Wednesday, October 1, 2014

The Best Writing Assignments: The Real Ones

My 13 year-old son, who attends the small school where I teach, hates homework.  He declared last night, "it's by far my least favorite thing about school."   Yet I watched him eagerly working on an assignment last night.  No, it wasn't the pages and pages of algebra problems.  He was writing an article about a recent change in a studyhall policy our director announced to students the other day. Aside from the excitement and pride he exuded, I loved that he was writing it to fulfill his current events assignment.  His humanities teacher assigns traditional bi-weekly current events: students look through newspapers and choose an article to summarize.

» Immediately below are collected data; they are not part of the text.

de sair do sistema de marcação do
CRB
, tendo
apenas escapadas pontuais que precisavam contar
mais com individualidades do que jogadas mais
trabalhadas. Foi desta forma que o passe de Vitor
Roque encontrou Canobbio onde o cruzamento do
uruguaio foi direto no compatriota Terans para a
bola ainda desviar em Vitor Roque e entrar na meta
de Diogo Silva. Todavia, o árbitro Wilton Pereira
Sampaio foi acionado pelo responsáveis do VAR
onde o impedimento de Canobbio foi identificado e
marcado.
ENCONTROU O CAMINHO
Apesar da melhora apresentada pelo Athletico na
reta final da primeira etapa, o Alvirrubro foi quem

They then use these summaries to discuss national or international news in their 7/8th grade classroom.  A fine assignment, but nothing mind-blowing.

However, this week, my son asked his teacher if he could use the new studyhall policy as his current event.  I'm guessing that many teachers would simply tell my sometimes flippant, sarcastic son, no--that's not a "true" current event, and of course, there's no article about it.  However, this wise humanities teacher said, sure you can--but you'll have to provide the article.  So my son has spent the last two days as a journalist.  After he shared an initial draft of his article, his teacher told him he'd need to provide some quotes from actual interviews.  So my son talked to teachers and peers, recording their interviews on his Ipod.  He then came home and transcribed them, while also talking to me about how to work direct quotes into his article.  In other words, he is writing much more than a summary. What could have been an obligatory reading/writing assignment became an engaging, valuable writing exercise.

I commend my colleague for being flexible, and realizing that it can be valuable for teachers to put aside our expectations for an assignment, and really think about what a student will gain from a slightly (or even drastically) different version.  In this case, the teacher quickly surmised that my son would follow through and write an article if he told him that this would be the only way to cover that  current event.  And he also knew that there was already more interest in this particular "event" than a more national event that my son might have chosen, just to get the assignment completed.  In the end,  my son is learning that writing has purpose--and potentially, power.  Afterall, his article is already creating more dialogue about the new policy and he's learning about how to listen to differing perspectives on an issue.  You can't ask for much more than that from a homework assignment.